Nos bastidores, a avaliação é de que a divulgação da medida antes da decisão sobre o novo patamar da taxa básica de juros poderia gerar ruídos no mercado financeiro e influenciar as interpretações sobre o cenário econômico em um momento sensível para a política monetária.
O Ministério da Fazenda adiou para depois da reunião do Comitê de Política Monetária (Copom) o anúncio do chamado Desenrola Adimplentes, nova iniciativa em discussão dentro da equipe econômica voltada à ampliação do crédito para consumidores que mantêm as contas em dia. A informação foi apurada pela TMC Brasília junto a fontes que acompanham as negociações.
Nos bastidores, a avaliação é de que a divulgação da medida antes da decisão sobre o novo patamar da taxa básica de juros poderia gerar ruídos no mercado financeiro e influenciar as interpretações sobre o cenário econômico em um momento sensível para a política monetária.
Segundo interlocutores da área econômica, o Desenrola Adimplentes vem sendo negociado diretamente com instituições financeiras credenciadas junto ao Ministério da Fazenda. A proposta busca ampliar o alcance da política de crédito do governo para um público que não era contemplado pelas versões anteriores do programa, focadas principalmente na renegociação de dívidas de consumidores inadimplentes.
A iniciativa pretende atender brasileiros que mantêm histórico regular de pagamentos ou possuem atrasos considerados de baixo risco pelo sistema financeiro. O objetivo é criar mecanismos capazes de facilitar o acesso ao crédito em condições mais vantajosas e com custos menores para esse grupo de consumidores.

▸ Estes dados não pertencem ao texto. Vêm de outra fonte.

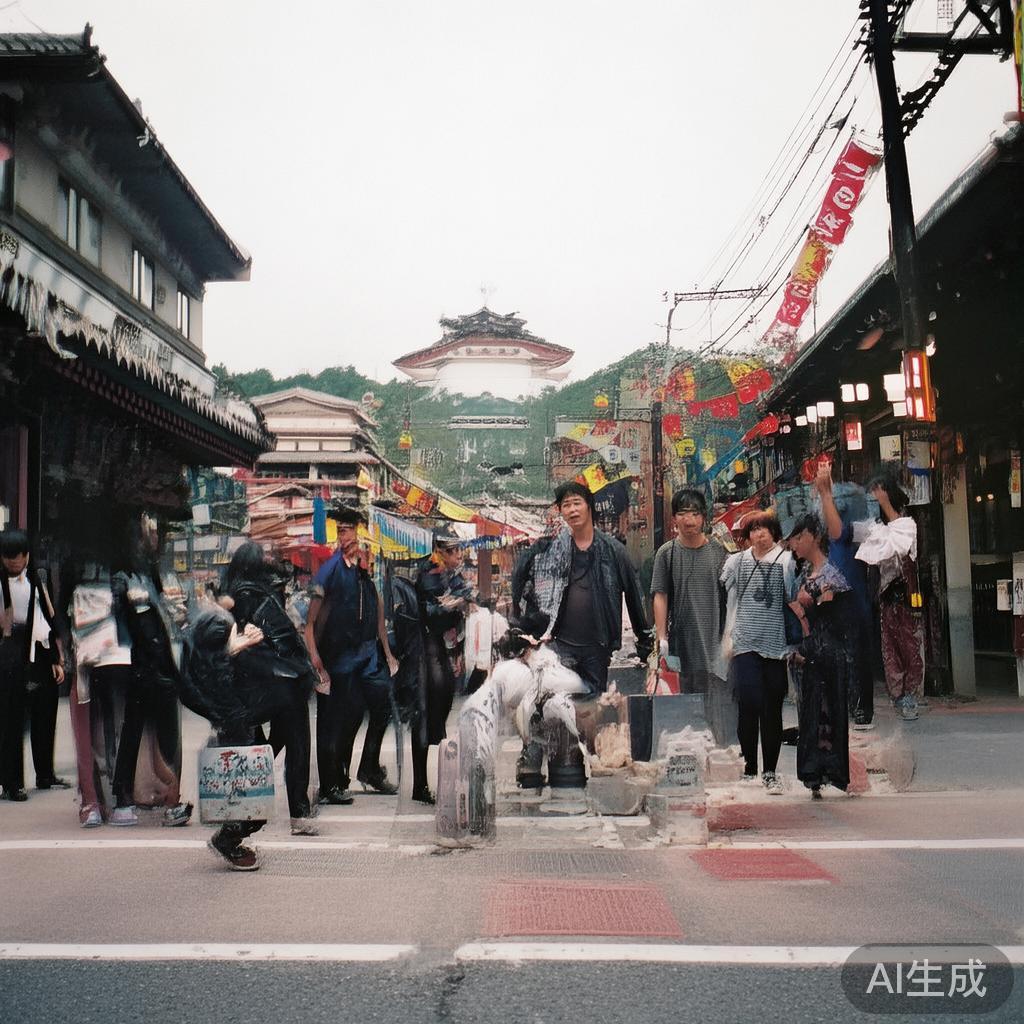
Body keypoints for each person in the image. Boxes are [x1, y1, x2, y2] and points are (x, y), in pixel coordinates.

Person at [515, 481, 653, 695]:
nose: (572, 509)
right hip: (560, 645)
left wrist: (645, 645)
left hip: (598, 647)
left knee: (594, 709)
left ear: (589, 505)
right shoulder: (553, 550)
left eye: (576, 503)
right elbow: (531, 590)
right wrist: (526, 632)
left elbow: (634, 598)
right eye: (566, 505)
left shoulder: (614, 551)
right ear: (560, 511)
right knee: (562, 709)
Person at [221, 541, 318, 835]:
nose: (268, 561)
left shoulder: (238, 591)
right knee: (295, 741)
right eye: (263, 557)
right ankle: (297, 813)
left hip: (267, 679)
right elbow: (274, 636)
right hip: (280, 679)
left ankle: (244, 801)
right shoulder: (252, 593)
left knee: (274, 744)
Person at [305, 506, 399, 804]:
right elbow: (309, 623)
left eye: (352, 530)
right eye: (343, 530)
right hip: (337, 657)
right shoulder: (329, 571)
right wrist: (316, 660)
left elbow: (378, 609)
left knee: (380, 703)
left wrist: (387, 652)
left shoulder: (362, 570)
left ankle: (368, 766)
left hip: (366, 655)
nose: (348, 536)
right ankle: (332, 782)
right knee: (336, 720)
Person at [106, 514, 192, 827]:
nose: (154, 539)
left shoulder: (148, 575)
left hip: (158, 664)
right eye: (148, 533)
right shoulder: (124, 579)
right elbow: (128, 626)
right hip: (141, 667)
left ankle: (170, 797)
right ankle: (124, 797)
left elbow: (162, 620)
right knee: (137, 732)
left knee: (157, 734)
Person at [180, 606, 278, 871]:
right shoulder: (216, 665)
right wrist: (235, 648)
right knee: (248, 796)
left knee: (250, 795)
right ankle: (227, 840)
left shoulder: (209, 658)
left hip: (235, 720)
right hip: (234, 724)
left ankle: (231, 837)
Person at [720, 511, 797, 796]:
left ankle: (770, 772)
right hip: (744, 642)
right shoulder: (736, 562)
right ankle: (749, 766)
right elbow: (727, 598)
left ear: (774, 532)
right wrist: (727, 635)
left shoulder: (787, 562)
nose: (759, 534)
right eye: (754, 529)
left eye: (765, 529)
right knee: (749, 700)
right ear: (747, 534)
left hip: (776, 644)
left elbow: (792, 599)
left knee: (772, 708)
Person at [650, 488, 732, 742]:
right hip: (681, 644)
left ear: (704, 518)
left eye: (695, 513)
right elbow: (660, 594)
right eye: (683, 514)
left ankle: (718, 755)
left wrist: (729, 637)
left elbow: (731, 597)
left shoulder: (719, 553)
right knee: (684, 706)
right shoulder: (667, 553)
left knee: (716, 704)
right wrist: (662, 637)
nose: (689, 520)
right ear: (674, 518)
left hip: (714, 642)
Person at [787, 514, 852, 799]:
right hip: (813, 651)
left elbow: (832, 617)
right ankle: (815, 772)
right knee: (812, 711)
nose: (795, 544)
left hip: (828, 651)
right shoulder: (805, 573)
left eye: (799, 537)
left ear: (813, 535)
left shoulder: (831, 575)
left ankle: (829, 770)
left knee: (829, 708)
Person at [0, 530, 67, 801]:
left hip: (38, 648)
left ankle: (45, 773)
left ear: (27, 555)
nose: (14, 563)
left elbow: (47, 619)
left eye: (18, 558)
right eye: (8, 558)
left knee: (45, 710)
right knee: (11, 719)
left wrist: (55, 658)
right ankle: (12, 782)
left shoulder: (38, 578)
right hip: (8, 651)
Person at [857, 474, 925, 722]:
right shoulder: (876, 527)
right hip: (886, 599)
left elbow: (897, 544)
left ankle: (910, 696)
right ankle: (898, 695)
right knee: (890, 649)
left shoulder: (907, 524)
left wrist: (883, 502)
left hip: (906, 599)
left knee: (910, 648)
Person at [414, 533, 474, 804]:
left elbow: (463, 597)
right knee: (428, 713)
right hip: (426, 648)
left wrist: (459, 602)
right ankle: (420, 785)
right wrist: (455, 605)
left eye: (458, 550)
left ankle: (438, 780)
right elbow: (434, 613)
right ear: (439, 551)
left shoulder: (451, 574)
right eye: (452, 551)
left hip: (443, 647)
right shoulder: (431, 571)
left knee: (439, 713)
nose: (457, 556)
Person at [813, 463, 875, 728]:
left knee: (854, 654)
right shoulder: (828, 533)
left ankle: (859, 708)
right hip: (839, 598)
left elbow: (838, 533)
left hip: (853, 597)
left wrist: (826, 493)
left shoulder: (860, 523)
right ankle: (841, 707)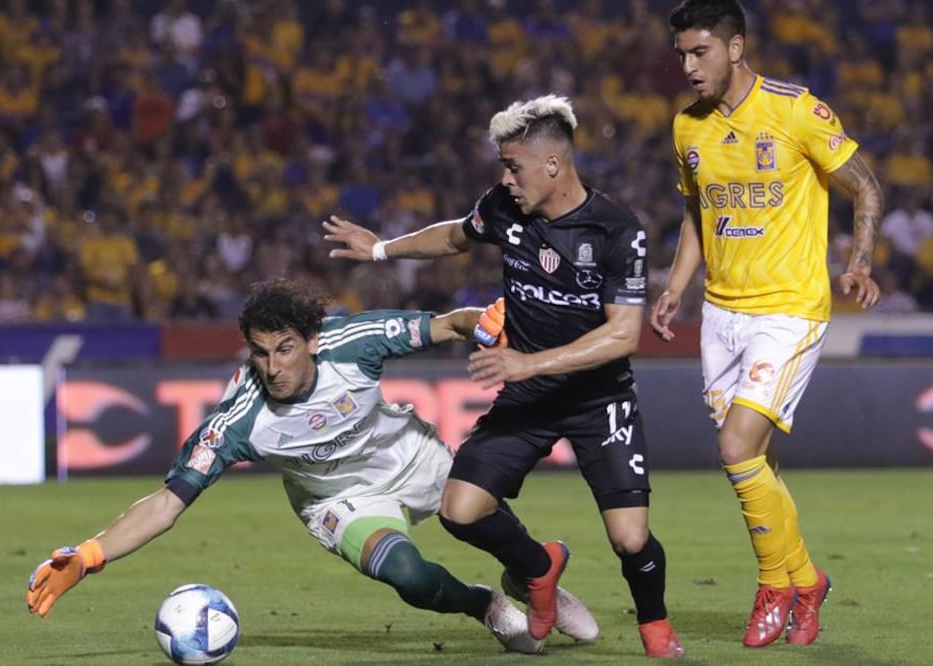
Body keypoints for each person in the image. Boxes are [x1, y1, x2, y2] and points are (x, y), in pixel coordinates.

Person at [324, 94, 683, 659]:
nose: (505, 179)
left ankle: (656, 627)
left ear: (553, 166)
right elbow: (453, 237)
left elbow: (623, 335)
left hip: (599, 398)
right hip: (531, 396)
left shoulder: (617, 230)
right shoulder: (504, 206)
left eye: (513, 167)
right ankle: (539, 570)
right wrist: (381, 249)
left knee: (629, 538)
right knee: (459, 511)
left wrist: (526, 362)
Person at [27, 278, 551, 655]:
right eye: (260, 352)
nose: (273, 366)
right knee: (408, 576)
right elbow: (166, 504)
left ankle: (532, 575)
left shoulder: (354, 342)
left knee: (477, 517)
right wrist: (90, 554)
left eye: (285, 348)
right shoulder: (238, 421)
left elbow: (449, 325)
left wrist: (484, 323)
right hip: (336, 500)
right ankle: (482, 605)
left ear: (313, 339)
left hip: (408, 455)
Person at [651, 0, 884, 649]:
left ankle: (774, 586)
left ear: (735, 46)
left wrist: (858, 260)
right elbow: (696, 213)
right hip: (721, 314)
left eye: (699, 52)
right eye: (681, 56)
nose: (688, 66)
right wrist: (674, 286)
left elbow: (864, 186)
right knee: (756, 459)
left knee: (733, 449)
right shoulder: (686, 127)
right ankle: (805, 579)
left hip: (787, 308)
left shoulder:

A consequência, na avaliação do governo, é dar mais poder de compra aos brasileiros, gerando capital de giro na economia.
Fontes ouvidas pela TMC Brasília afirmam que o desenho do programa vem sendo ajustado nas últimas semanas em conjunto com representantes do setor bancário. As discussões envolvem critérios de participação, regras operacionais e o formato que será adotado para viabilizar a concessão de crédito.
Embora os detalhes finais ainda não tenham sido oficialmente apresentados, integrantes envolvidos nas tratativas avaliam que o Desenrola Adimplentes pode representar uma nova fase da estratégia do governo para ampliar o acesso ao sistema financeiro e estimular a atividade econômica.
Por que a Fazenda esperou o Copom
De acordo com fontes da área econômica, a orientação dentro do governo foi evitar qualquer anúncio relevante relacionado à expansão do crédito antes da decisão do Banco Central sobre a Taxa Selic, que passou por reajuste e terá o patamar de 14,25% pelos próximos 45 dias.
A avaliação era de que uma medida com potencial para ampliar o acesso ao crédito poderia ser observada com atenção pelo mercado financeiro às vésperas da reunião do Copom. O governo tem sido pressionado a diminuir os gastos públicos, frear incentivos fiscais e reavaliar programas. Por isso, a estratégia adotada foi aguardar a definição dos juros antes de avançar com a divulgação do programa.
Além da preocupação com a política monetária, integrantes da equipe econômica também trabalham com um cronograma apertado para a apresentação da iniciativa, o que acelerou as negociações com os bancos nas últimas semanas.
Nos bastidores, a leitura é que separar o anúncio do Desenrola Adimplentes da discussão sobre os juros ajuda a evitar interpretações equivocadas sobre efeitos na economia.